• EXTRACT
- Born: 18 July 1941 Ceylon
- Died: 20 July 2021 (aged 80) Colombo National Hospital, Colombo, Sri Lanka
- Occupations: cricketer, journalist

= Elmo Rodrigopulle =

Sri Lankan cricketer and journalist (1941–2021)

Elmo Rodrigopulle (18 July 1941 - 20 July 2021) was a Sri Lankan cricketer and sports journalist. He served as a sports journalist mainly covering cricket for various newspapers in career spanning about 52 years. He was widely acclaimed for his sports columns and was renowned for his work covering cricket in all Test cricket–playing nations, excluding Afghanistan and Ireland.

== Career ==
He pursued his primary and secondary education at the St. Benedict's College and went on to play cricket representing the school. He also went on to captain St. Benedict's College cricket team in 1960. He represented Tamil Union Cricket and Athletic Club, Burgher Recreation Club and Saracens Sports Club in domestic cricket. He was a regular feature for Saracens SC in Sara Trophy tournament. Elmo also played for Ceylon Board President's XI which was captained by Michael Tissera in a match against Hong Kong in 1971. However, he was never close enough to gain national callup to the team.

• WHAT IS NEEDED
Rewrite the part of the Elmo Rodrigopulle biography from "Elmo Rodrigopulle (18" up to and including "Afghanistan and Ireland.", replacing "acclaimed" with "praised". The items that follow are separate material and have no connection to the Elmo Rodrigopulle biography.

• EXERCISE DATA

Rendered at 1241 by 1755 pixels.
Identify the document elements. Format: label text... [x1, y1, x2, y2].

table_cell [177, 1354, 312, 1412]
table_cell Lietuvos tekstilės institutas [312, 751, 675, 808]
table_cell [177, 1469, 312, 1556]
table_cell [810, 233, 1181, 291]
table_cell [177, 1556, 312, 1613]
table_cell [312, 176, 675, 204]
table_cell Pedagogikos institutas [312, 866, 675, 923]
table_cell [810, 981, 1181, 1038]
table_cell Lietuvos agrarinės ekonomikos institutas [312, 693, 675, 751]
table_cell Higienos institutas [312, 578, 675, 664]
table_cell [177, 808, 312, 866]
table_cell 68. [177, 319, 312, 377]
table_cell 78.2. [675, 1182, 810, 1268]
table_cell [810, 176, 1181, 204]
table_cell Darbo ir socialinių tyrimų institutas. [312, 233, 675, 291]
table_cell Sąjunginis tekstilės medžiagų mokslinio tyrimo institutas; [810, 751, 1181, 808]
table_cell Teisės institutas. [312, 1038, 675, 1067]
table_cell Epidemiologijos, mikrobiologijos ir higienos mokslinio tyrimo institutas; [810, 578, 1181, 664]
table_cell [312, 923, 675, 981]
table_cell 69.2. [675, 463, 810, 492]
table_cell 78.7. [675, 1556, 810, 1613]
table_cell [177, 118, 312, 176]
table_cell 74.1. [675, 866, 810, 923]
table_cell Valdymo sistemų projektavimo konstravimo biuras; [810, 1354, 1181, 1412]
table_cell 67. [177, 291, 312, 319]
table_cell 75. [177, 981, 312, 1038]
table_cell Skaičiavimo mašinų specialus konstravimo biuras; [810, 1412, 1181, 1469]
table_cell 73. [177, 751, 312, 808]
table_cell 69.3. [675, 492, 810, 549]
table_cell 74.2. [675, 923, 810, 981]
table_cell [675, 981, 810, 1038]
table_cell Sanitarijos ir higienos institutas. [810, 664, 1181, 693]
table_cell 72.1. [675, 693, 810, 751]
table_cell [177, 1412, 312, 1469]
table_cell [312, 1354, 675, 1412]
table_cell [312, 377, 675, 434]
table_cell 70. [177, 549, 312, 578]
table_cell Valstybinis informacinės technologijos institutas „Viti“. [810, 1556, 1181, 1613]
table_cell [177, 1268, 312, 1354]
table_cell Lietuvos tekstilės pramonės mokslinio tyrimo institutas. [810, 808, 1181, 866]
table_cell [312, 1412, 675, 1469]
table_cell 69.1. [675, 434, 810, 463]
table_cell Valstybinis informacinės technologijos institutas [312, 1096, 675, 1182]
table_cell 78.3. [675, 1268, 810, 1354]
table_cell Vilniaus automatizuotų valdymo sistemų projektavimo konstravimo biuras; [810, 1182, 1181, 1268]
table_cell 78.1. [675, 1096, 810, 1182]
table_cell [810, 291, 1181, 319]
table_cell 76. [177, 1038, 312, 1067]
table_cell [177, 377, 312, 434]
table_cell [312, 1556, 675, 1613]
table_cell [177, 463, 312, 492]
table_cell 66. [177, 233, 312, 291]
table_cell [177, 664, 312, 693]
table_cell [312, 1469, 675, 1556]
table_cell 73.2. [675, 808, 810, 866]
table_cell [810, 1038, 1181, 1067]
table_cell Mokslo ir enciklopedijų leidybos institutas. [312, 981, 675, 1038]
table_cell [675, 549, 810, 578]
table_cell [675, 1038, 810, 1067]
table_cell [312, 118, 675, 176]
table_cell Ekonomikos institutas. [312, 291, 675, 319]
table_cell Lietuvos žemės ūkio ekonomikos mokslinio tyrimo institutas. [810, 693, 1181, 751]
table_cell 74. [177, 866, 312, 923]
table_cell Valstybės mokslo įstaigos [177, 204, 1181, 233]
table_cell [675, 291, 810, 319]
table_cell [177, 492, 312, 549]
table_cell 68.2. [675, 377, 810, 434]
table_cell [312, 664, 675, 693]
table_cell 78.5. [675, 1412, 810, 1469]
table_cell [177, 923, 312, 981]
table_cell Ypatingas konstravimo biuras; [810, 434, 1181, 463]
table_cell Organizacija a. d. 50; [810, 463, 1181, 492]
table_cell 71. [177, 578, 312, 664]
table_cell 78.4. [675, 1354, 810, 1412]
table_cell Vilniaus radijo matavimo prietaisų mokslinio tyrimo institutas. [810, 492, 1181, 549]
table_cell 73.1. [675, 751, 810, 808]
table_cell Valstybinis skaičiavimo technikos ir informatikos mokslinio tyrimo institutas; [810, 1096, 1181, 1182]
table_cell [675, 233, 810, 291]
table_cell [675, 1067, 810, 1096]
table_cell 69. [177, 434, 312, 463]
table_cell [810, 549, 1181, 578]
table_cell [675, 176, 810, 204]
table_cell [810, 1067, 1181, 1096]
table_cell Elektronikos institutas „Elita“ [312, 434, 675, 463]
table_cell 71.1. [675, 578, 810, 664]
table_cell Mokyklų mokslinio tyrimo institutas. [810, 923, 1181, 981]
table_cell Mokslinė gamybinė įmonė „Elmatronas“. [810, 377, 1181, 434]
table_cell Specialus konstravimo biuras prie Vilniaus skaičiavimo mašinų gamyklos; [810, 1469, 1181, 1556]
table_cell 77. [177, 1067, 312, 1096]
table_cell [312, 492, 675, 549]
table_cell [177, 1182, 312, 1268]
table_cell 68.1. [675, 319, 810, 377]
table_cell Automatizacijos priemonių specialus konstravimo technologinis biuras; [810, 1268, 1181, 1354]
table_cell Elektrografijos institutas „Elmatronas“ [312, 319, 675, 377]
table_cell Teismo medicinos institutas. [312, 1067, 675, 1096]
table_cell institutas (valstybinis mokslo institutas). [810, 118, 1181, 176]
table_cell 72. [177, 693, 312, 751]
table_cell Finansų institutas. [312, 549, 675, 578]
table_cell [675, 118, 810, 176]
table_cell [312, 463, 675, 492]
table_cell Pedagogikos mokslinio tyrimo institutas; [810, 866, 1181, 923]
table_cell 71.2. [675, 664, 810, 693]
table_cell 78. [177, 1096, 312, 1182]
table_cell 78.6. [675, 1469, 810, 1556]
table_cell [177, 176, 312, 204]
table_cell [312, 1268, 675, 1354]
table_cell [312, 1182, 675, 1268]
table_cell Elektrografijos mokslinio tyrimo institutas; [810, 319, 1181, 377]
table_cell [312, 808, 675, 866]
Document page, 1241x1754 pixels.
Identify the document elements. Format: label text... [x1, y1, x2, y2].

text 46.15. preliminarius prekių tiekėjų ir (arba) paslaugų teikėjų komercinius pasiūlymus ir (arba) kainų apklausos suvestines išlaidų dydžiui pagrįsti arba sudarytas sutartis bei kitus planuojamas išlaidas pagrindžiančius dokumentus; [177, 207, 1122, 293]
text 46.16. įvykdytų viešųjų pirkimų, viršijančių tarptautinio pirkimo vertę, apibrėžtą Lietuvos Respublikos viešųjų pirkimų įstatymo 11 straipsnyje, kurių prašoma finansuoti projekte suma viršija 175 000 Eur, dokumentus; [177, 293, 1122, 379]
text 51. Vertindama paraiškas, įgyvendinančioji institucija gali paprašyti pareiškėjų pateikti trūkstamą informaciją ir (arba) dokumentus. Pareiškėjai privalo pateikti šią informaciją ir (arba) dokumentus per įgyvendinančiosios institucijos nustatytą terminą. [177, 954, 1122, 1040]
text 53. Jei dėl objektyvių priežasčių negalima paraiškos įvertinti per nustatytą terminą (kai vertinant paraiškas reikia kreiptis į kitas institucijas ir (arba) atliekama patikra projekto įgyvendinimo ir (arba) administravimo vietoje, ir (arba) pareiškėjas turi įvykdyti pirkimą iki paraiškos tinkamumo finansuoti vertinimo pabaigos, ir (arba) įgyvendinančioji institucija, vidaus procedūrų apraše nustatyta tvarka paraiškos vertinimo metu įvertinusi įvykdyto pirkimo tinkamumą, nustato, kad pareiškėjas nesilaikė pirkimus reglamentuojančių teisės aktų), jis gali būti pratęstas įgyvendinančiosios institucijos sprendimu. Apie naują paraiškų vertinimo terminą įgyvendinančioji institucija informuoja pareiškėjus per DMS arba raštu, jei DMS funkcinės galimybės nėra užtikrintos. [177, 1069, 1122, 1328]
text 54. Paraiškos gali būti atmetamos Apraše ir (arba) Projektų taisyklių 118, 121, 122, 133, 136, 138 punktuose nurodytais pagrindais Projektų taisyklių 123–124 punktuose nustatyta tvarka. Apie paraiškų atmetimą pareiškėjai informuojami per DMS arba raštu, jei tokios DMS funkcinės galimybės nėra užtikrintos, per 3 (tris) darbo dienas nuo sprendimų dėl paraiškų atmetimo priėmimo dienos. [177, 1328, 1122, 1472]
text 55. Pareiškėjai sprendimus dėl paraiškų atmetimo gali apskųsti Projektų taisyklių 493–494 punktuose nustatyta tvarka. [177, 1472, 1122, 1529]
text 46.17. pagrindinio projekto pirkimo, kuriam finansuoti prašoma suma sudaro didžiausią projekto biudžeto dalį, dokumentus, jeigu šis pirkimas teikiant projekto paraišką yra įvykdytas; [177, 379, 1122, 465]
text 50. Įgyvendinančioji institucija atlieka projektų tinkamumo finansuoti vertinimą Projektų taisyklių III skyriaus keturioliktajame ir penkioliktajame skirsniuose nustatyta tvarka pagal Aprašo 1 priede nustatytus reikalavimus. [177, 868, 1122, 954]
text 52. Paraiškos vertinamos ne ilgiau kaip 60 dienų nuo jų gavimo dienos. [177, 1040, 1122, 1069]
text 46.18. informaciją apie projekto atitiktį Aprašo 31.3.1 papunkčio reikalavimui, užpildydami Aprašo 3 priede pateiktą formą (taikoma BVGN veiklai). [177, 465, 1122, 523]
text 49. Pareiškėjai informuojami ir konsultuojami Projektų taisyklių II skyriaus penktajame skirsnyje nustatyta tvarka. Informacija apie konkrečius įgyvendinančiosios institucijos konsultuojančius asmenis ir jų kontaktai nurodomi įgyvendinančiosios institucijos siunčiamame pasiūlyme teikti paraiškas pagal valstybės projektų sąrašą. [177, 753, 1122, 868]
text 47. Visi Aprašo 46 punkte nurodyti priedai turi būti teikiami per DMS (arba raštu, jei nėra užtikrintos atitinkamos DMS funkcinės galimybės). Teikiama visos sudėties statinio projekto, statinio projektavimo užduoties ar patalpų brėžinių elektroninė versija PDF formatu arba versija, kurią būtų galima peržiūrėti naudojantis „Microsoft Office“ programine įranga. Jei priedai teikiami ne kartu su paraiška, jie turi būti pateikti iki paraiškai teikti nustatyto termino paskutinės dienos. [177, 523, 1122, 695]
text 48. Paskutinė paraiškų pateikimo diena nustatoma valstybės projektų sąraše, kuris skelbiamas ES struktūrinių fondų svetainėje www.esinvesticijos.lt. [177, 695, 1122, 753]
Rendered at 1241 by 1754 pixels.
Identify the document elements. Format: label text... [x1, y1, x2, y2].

• SOLUTION FOR THIS TASK
Elmo Rodrigopulle (18 July 1941 - 20 July 2021) was a Sri Lankan cricketer and sports journalist. He served as a sports journalist mainly covering cricket for various newspapers in career spanning about 52 years. He was widely praised for his sports columns and was renowned for his work covering cricket in all Test cricket–playing nations, excluding Afghanistan and Ireland.